Abstract:
Distributed systems are a vital part of contemporary computing infrastructure, and upholding data
consistency across these systems is an essential aspect of their design. Consistency models,
including strong, sequential, and eventual consistency, are pivotal in ensuring coherence and
precision of data within distributed systems. Nevertheless, the choice of an appropriate consistency
model is contingent upon the specific needs of a project, as it frequently entails balancing trade
offs among consistency, availability, and partition tolerance, as emphasized by the CAP theorem.
In this study, we concentrate on strong consistency, or linearizability, since it offers an instinctive
approach to reasoning about data in distributed systems.
The main goal of this study is to create a linearizability checker that can analyze files from client
distributed databases and pinpoint transactions that violate strong consistency.

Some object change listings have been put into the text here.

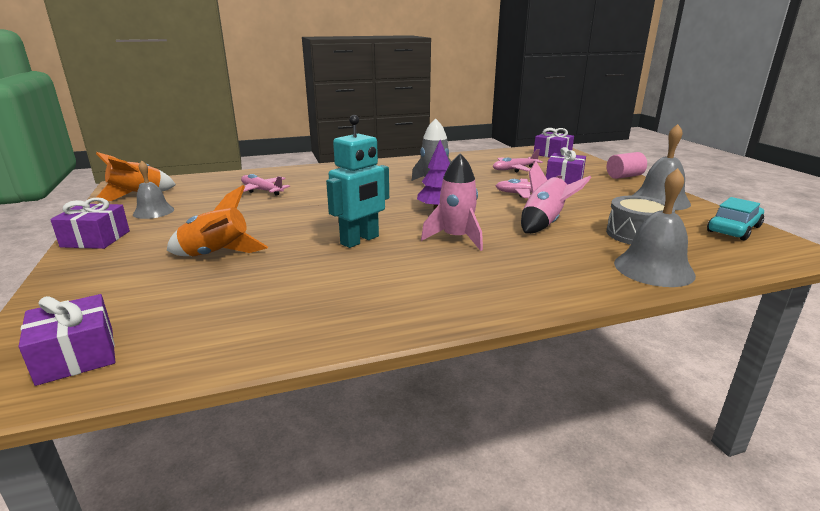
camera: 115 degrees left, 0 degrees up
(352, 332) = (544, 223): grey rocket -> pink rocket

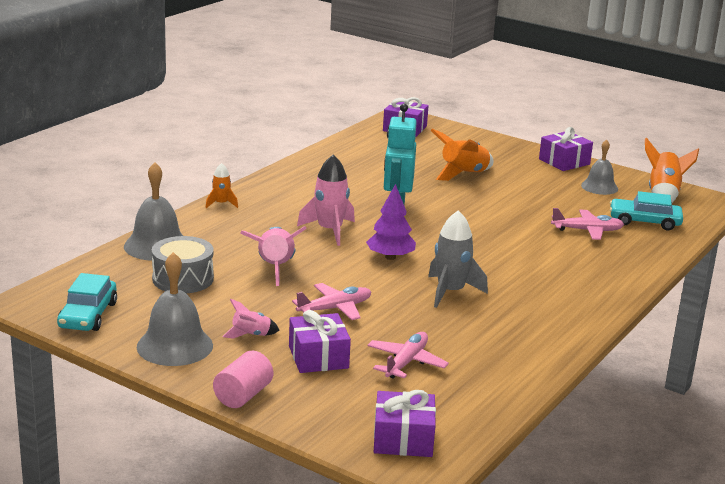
camera: 140 degrees right, 0 degrees up
(210, 186) = (644, 221): none -> turquoise car
(542, 299) = (221, 204): none -> orange rocket
(600, 194) = (251, 335): none -> pink rocket

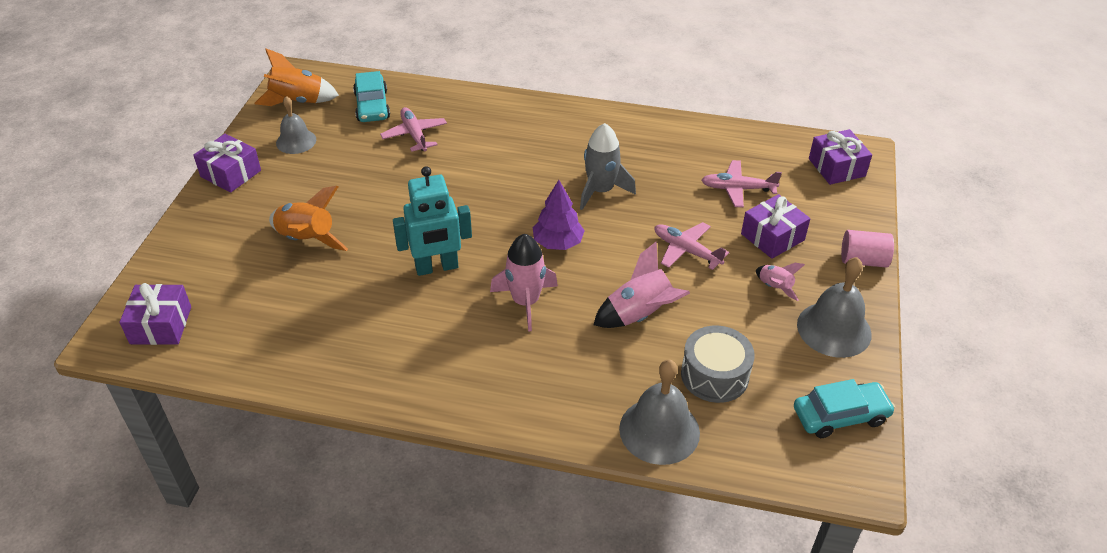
camera: 110 degrees left, 20 degrees up
(221, 204) = (511, 419): orange rocket -> none

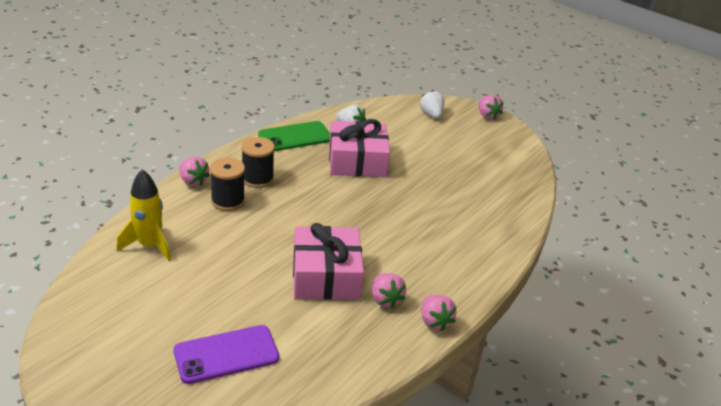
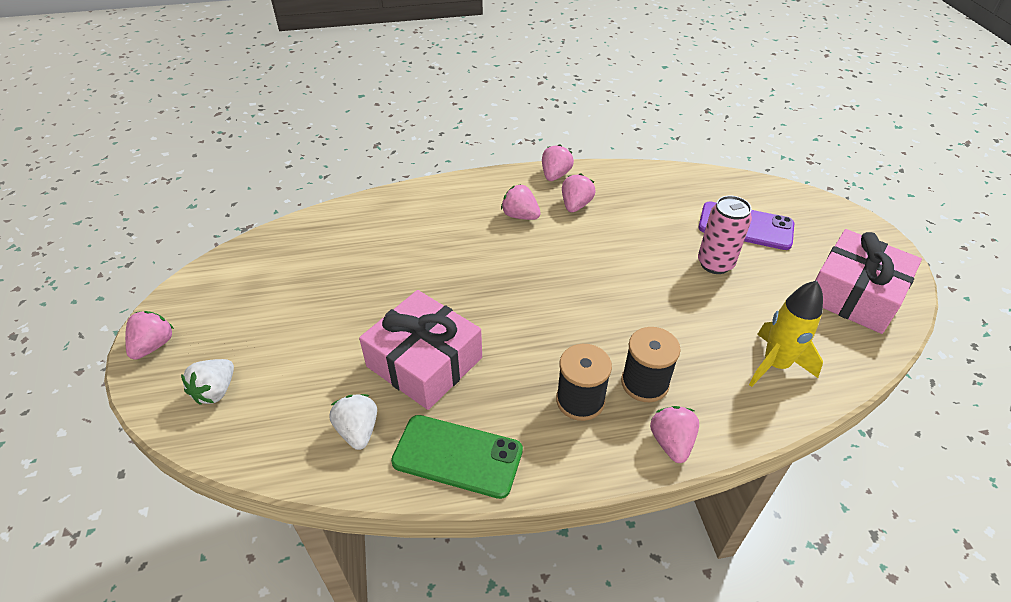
camera: 135 degrees left, 10 degrees up
(232, 301) = (715, 264): none -> pink can
(326, 275) = (608, 246): pink gift -> pink gift (854, 294)
(414, 268) = (520, 216): none -> pink strawberry

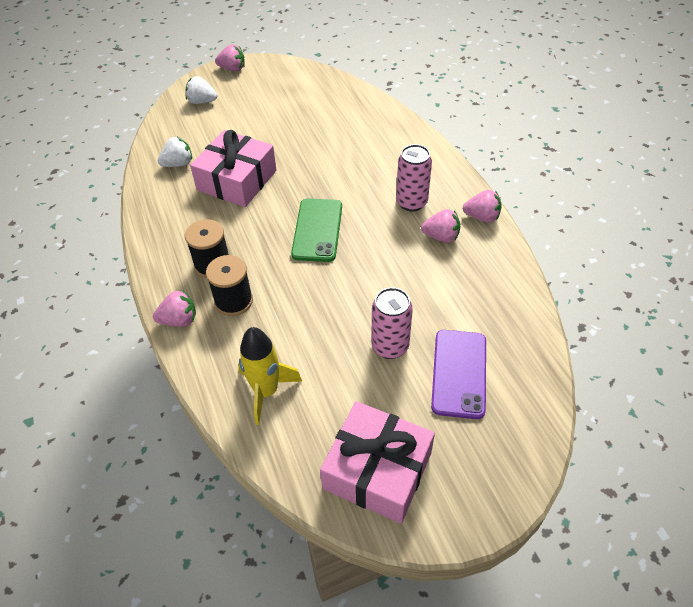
camera: 80 degrees right, 5 degrees up
(457, 456) = (162, 210): green phone -> green phone (317, 230)
(520, 216) = (411, 202): pink strawberry -> pink can

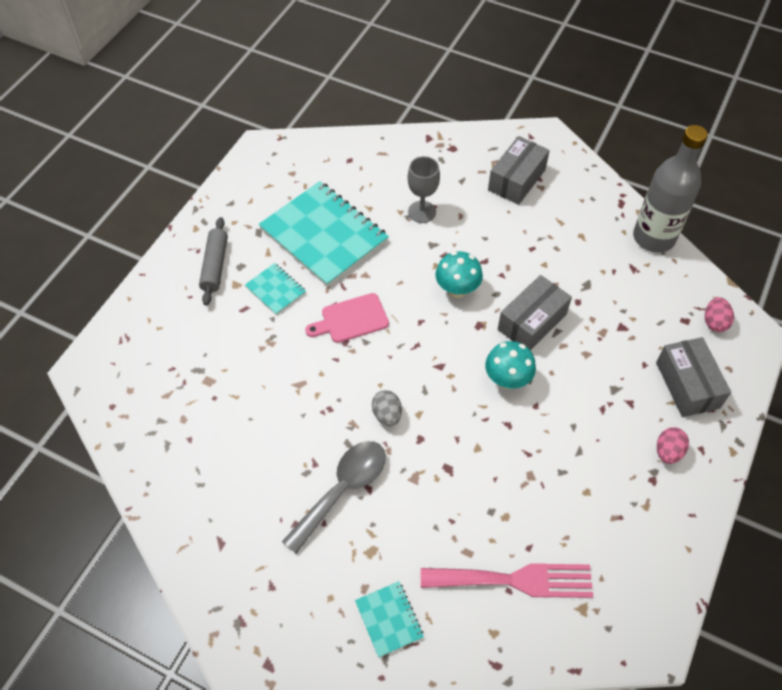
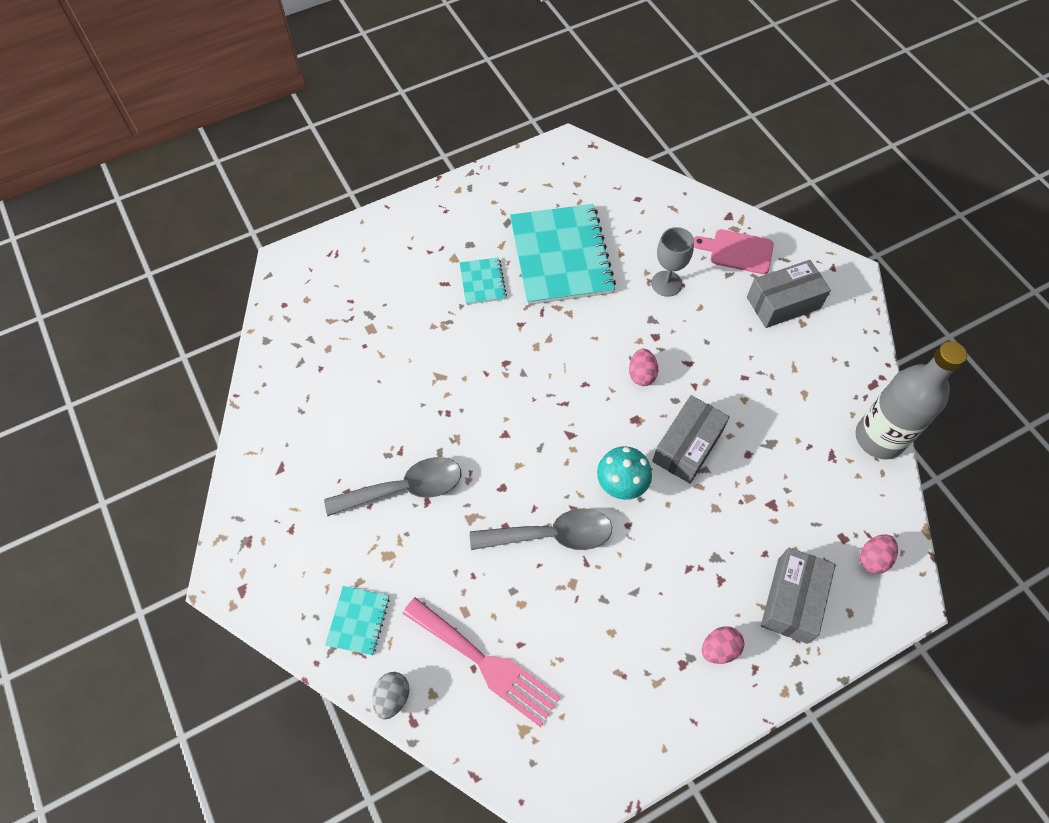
camera: 35 degrees right, 5 degrees up
(215, 266) = (449, 232): grey rolling pin -> none
(351, 319) = (526, 346): pink cutting board -> pink cutting board (737, 251)
(387, 415) = (491, 449): grey egg -> grey egg (392, 697)
(457, 289) = (641, 374): turquoise mushroom -> pink egg
(486, 450) = (551, 535): none -> grey spoon
(532, 322) = (687, 446): grey box -> grey box turned 45 degrees counterclockwise

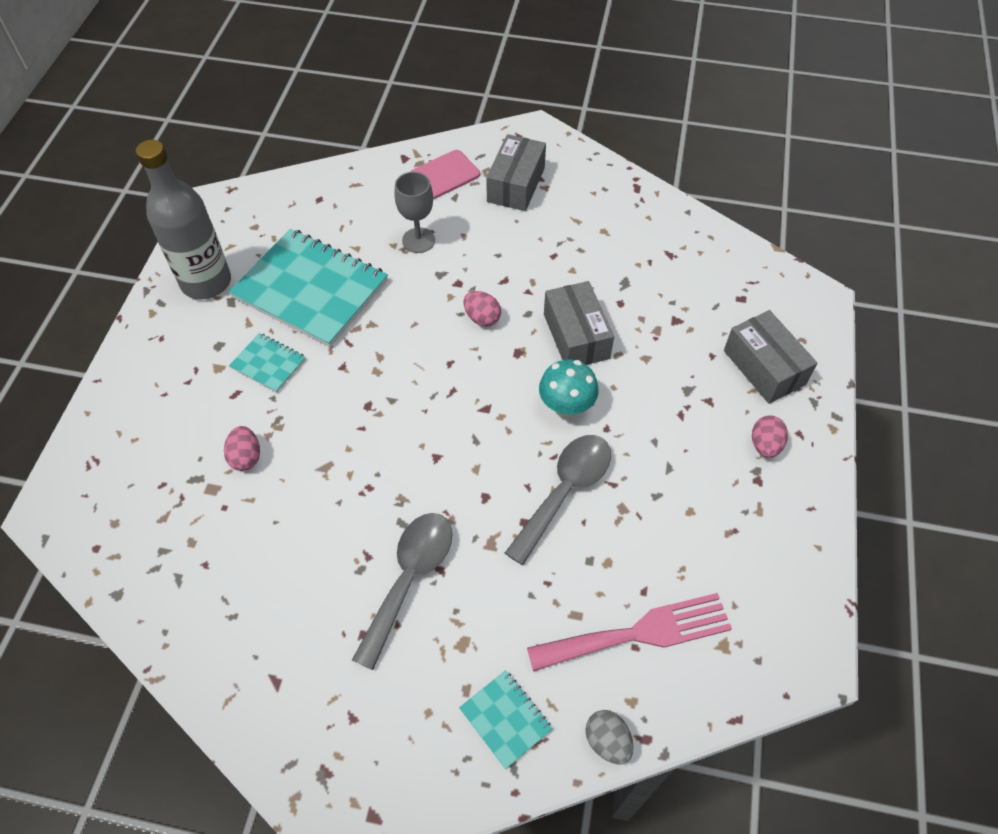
camera: 50 degrees left, 5 degrees down
(873, 558) = (772, 294): pink egg -> pink egg (246, 457)
(879, 438) = (682, 217): grey bottle -> grey bottle (206, 282)

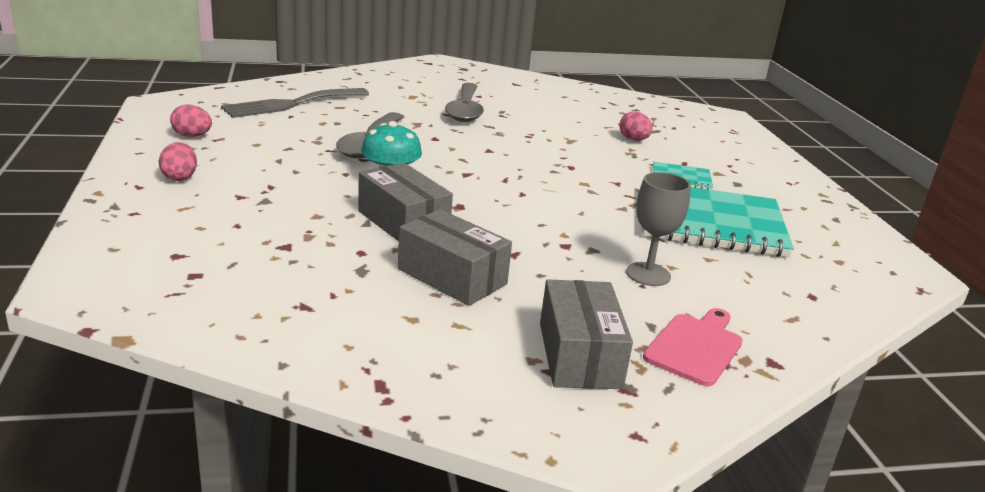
camera: 155 degrees right, 30 degrees down
(206, 282) = (812, 216): grey bottle -> none
(482, 318) = (515, 223): pink egg -> pink egg (192, 136)
(505, 719) = (370, 81): turquoise notebook -> none
(607, 741) = (304, 79): grey egg -> none
(639, 633) = (291, 104): pink fork -> grey fork
(764, 367) = (171, 223): grey box -> grey box (452, 276)

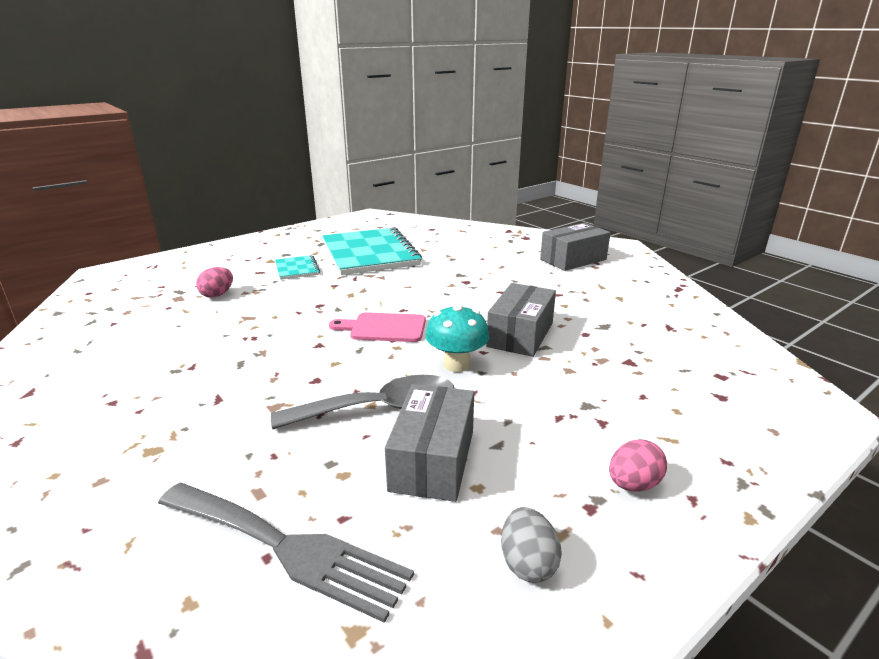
camera: 115 degrees left, 0 degrees up
(192, 136) = (527, 563): pink egg -> grey egg
(452, 276) = (560, 300): grey box -> grey box (432, 460)
(465, 110) = (191, 392): grey spoon -> none
(648, 274) = (467, 258): grey goblet -> none
(695, 347) = (522, 242): pink cutting board -> pink cutting board (384, 328)

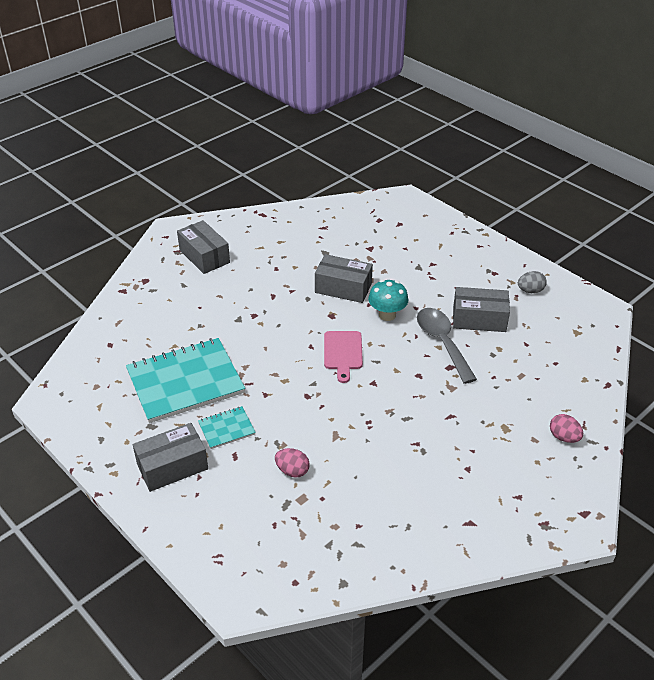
camera: 95 degrees left, 15 degrees up
(267, 251) = (172, 466): none -> grey box
(287, 548) = (548, 357): grey fork -> none
(633, 484) = (476, 260): pink egg -> pink egg (563, 437)

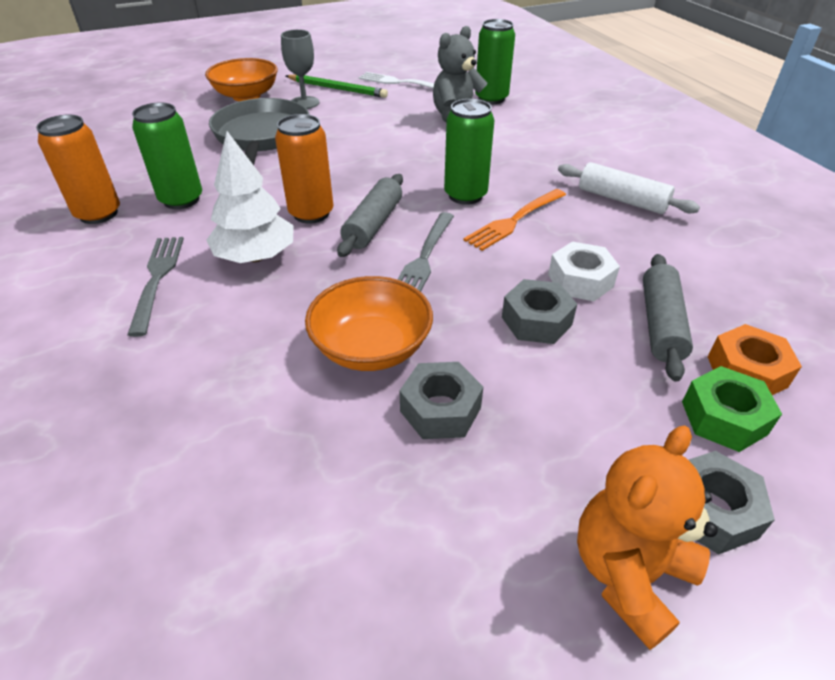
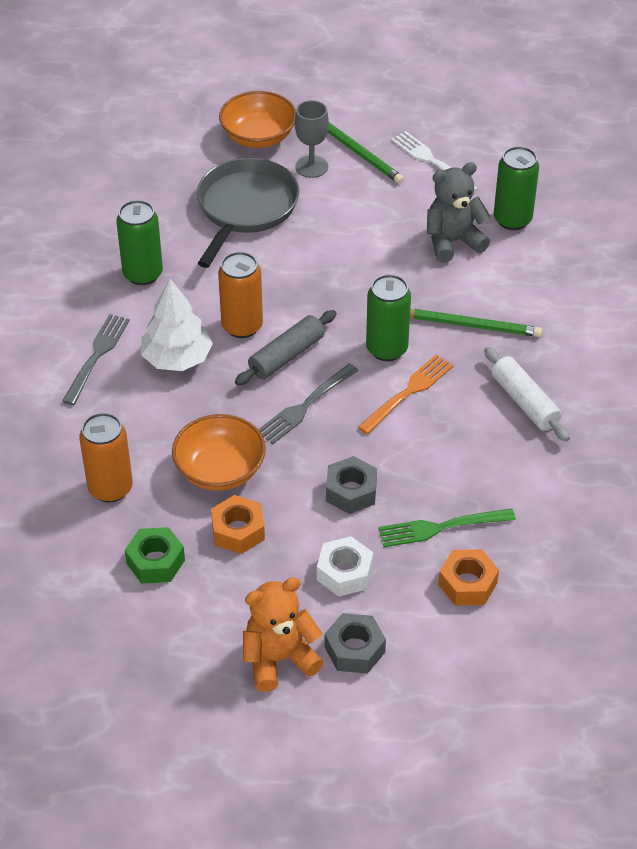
camera: 25 degrees right, 5 degrees up
(98, 214) = (72, 269): orange can -> orange can (110, 488)
(440, 409) = (238, 531): grey nut -> orange nut
(514, 220) = (408, 392): orange fork -> orange fork turned 150 degrees clockwise
(523, 162) = (471, 325): none -> green pencil
(580, 281) = (413, 470): white nut -> white nut (344, 573)
(660, 324) = (441, 527): grey rolling pin -> green fork
(723, 417) = (418, 605): green nut -> green nut (155, 562)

The checker also
yields output proposing the accurate values for these transactions. Our methodology encompasses
gathering query history files from multiple database instances, merging them into a unified history
file, and subsequently examining this file for consistency violations. A report is then generated to
inform the user about any detected inconsistencies.
Our linearizability checker is composed of two subsystems: the User Interface and the Server. The
User Interface is accountable for securely obtaining input files from the user, transferring them to
the server, and presenting the generated report. In contrast, the Server is in charge of merging the
input files, validating strong consistency, producing a report, and returning it to the User Interface.
To tackle the time skew issue in distributed systems, we employ the Network Time Protocol (NTP)
to synchronize clocks throughout the system.
Currently, our checker is confined to working with Redis database files; however, it can be
expanded to accommodate additional databases in the future. By identifying consistency violations
in distributed systems, our linearizability checker serves as an indispensable instrument for
ensuring data accuracy and integrity in enterprise projects.